Your name will get mangled by well-meaning Francophones, your feet trampled on by many a high heel—and yet you will ask for more. The Cannes Film Festival, currently in its 68th edition, is as much a yearly celebration of the art of cinema as it is a survival sport, and a bonding ritual for those of us who come here every May to watch movies and provide coverage.

Arriving at Cannes for the n-th time is a bit like entering a "Groundhog Day"-like loop of repetition that is at once exasperating and reassuring ("It's still crazy, all's well with the world!"). The fun starts right upon stepping off your plane: since Cannes itself doesn't have an airport, most guests arrive in Nice, about 15 miles east up the lovely Côte d'Azur. In order to get from Nice to Cannes as a member of the press, you need to take a bus, with a voucher provided by the festival—which seems perfect only until you realize just how infrequent the service is and just how many fellow passsengers will try to get on the same vehicle with you. Since Cannes is generally about survival of the fittest—people push and fight in order to get to screenings and/or to secure good seats—it's only fitting that one of the first things you see is a small crowd of supposed adults fighting tooth and nail to get on the first free bus and avoid taking one of the ridiculously overpriced Cannes-bound cabs. 

Assuming you did get on the bus and your luggage didn't get squashed by other people's bags (those tuxes are not as light as they seem), you arrive at the Palais des Festivals—the famed temple of cinema that holds most of the screenings. The press know its structure intimately and could write a book on which escalator to take to cut through crowds, which point serves the best and fastest free espresso, and which piece of the ever-crowded press room's floor offers the finest seat for you to knock out your next piece.

Before any of this happens, though (that is: before the festival becomes a frenzied hub of activity to rival Times Square on a busy night), there's still one more ritual to perform: picking up your badge. While uneventful in itself, it is one of the key moments at Cannes, determining just how high or low you are perched within Cannes' ruthless pecking order. The color system of badges is best explained here and the moment you learn what color you are this year is akin to seeing the next 10 days of your life appear in a crystal ball. I can still remember my first festival spent in endless lines as a "yellow" rookie—there are few sensations as poignant as being shut out of a screening you lined up two hours in advance to attend, believe me.

And yet, just as you're about to think twice about coming here next year, something magical happens—familiar faces start to appear. One after the other, your fellow film critics and moviegoers from every corner of the globe start to materialize out of nowhere and greet you with a smile (or a groan: "Got demoted to blue, argh!"). There's the young critic from Romania whom you first met in Berlin; there's the California-based writer with whom you Twitter-bonded over your hatred of "Whiplash". There's the bearded Mexican guy you never actually met but recognize from all your visits before, and there's the funny-looking French lady who once saved you a seat during an insanely crowded screening of Desplechin's latest (what was it called again…?).
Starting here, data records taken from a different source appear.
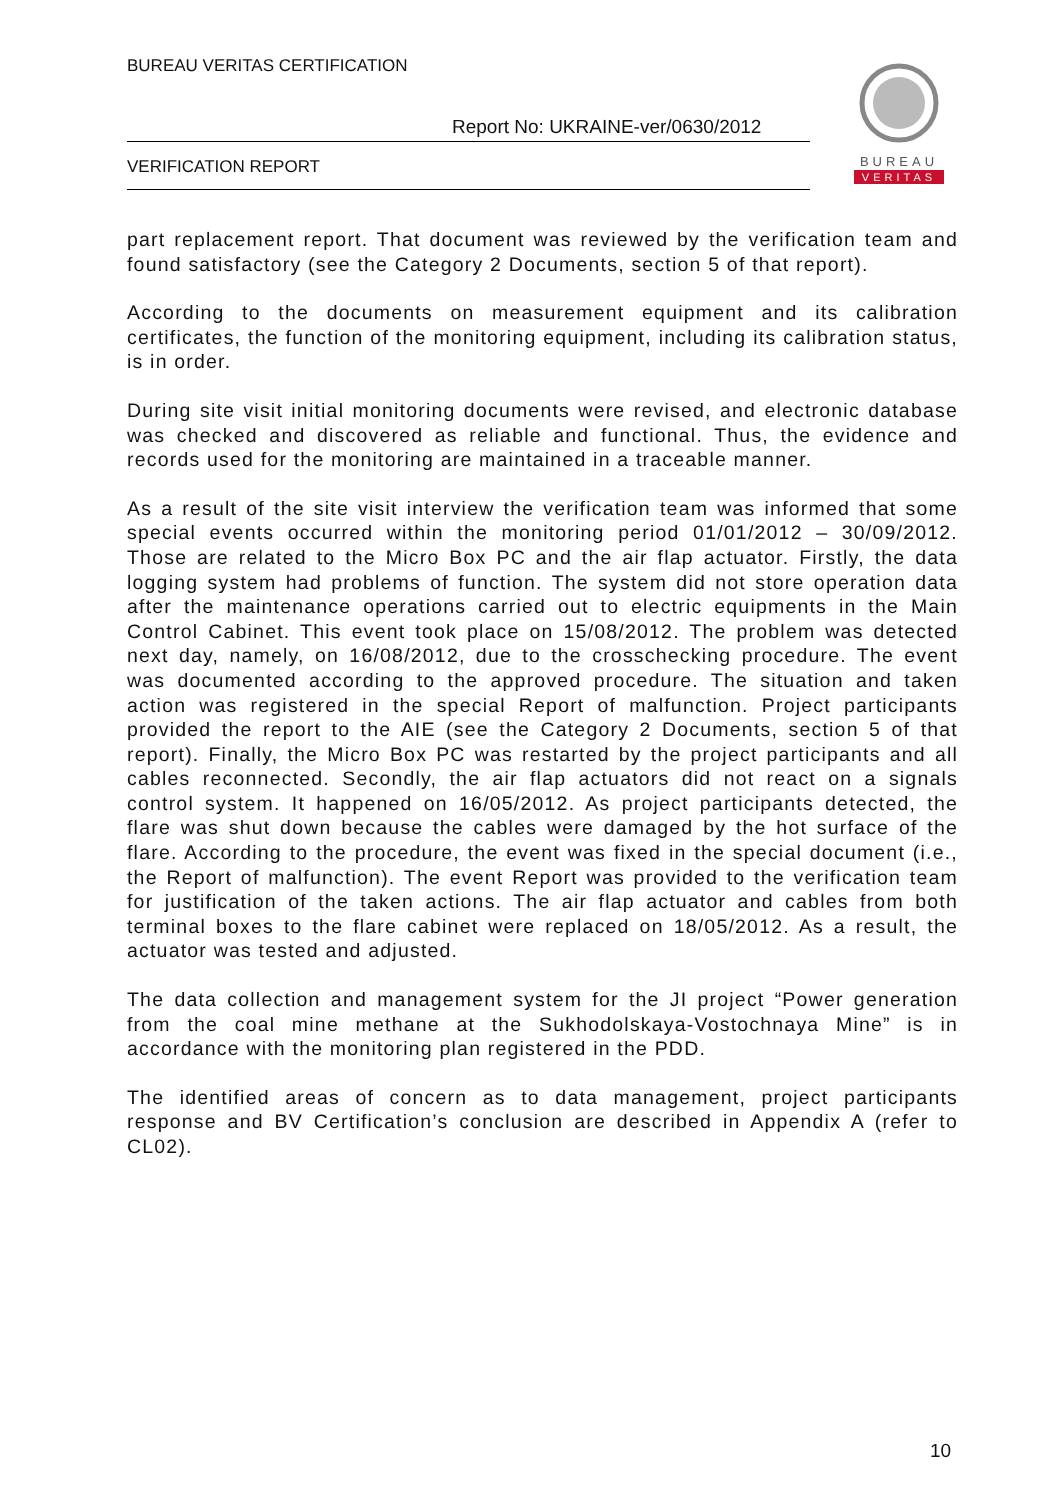BUREAU VERITAS CERTIFICATION
Report No: UKRAINE-ver/0630/2012
VERIFICATION REPORT
BUREAU
VERITAS
part replacement report. That document was reviewed by the verification team and found satisfactory (see the Category 2 Documents, section 5 of that report).
According to the documents on measurement equipment and its calibration certificates, the function of the monitoring equipment, including its calibration status, is in order.
During site visit initial monitoring documents were revised, and electronic database was checked and discovered as reliable and functional. Thus, the evidence and records used for the monitoring are maintained in a traceable manner.
As a result of the site visit interview the verification team was informed that some special events occurred within the monitoring period 01/01/2012 – 30/09/2012. Those are related to the Micro Box PC and the air flap actuator. Firstly, the data logging system had problems of function. The system did not store operation data after the maintenance operations carried out to electric equipments in the Main Control Cabinet. This event took place on 15/08/2012. The problem was detected next day, namely, on 16/08/2012, due to the crosschecking procedure. The event was documented according to the approved procedure. The situation and taken action was registered in the special Report of malfunction. Project participants provided the report to the AIE (see the Category 2 Documents, section 5 of that report). Finally, the Micro Box PC was restarted by the project participants and all cables reconnected. Secondly, the air flap actuators did not react on a signals control system. It happened on 16/05/2012. As project participants detected, the flare was shut down because the cables were damaged by the hot surface of the flare. According to the procedure, the event was fixed in the special document (i.e., the Report of malfunction). The event Report was provided to the verification team for justification of the taken actions. The air flap actuator and cables from both terminal boxes to the flare cabinet were replaced on 18/05/2012. As a result, the actuator was tested and adjusted.
The data collection and management system for the JI project “Power generation from the coal mine methane at the Sukhodolskaya-Vostochnaya Mine” is in accordance with the monitoring plan registered in the PDD.
The identified areas of concern as to data management, project participants response and BV Certification’s conclusion are described in Appendix A (refer to CL02).
10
All of a sudden, you realize that as much as you may hate the place, the crowds and the general insanity of it all (and make no mistake: you will hate it at times), here at Cannes you are also a part of a community. We may still be uttering out jetlagged curses at the chaos, crowds and exorbitant prices of food that will make us all go broke in no time, but still, we are in it together, driven by our love of a medium that can be as capricious and demanding as the most high-maintenance of spouses. Still, that same medium's power to enthrall is such that—for two caffeine-fueled, sleep-deprived weeks every year—it makes several thousand people repeatedly sit still for hours and take in the beauty and the passion for which they hunger. And then argue about what they saw, again and again. And then write about it, while hurting their backs on that damn press room's wooden floor. Come to think of it, it is a kind of wonder—which is why I am not the only one at Cannes tonight saying: "Feels good to be back", even as I set my alarm clock for 6AM in order to make it to tomorrow's first morning screening without missing breakfast.

Michał Oleszczyk

Michał Oleszczyk is a film critic and scholar based in Poland. In 2012, he has been named the Critic of the Year by the Polish Film Institute.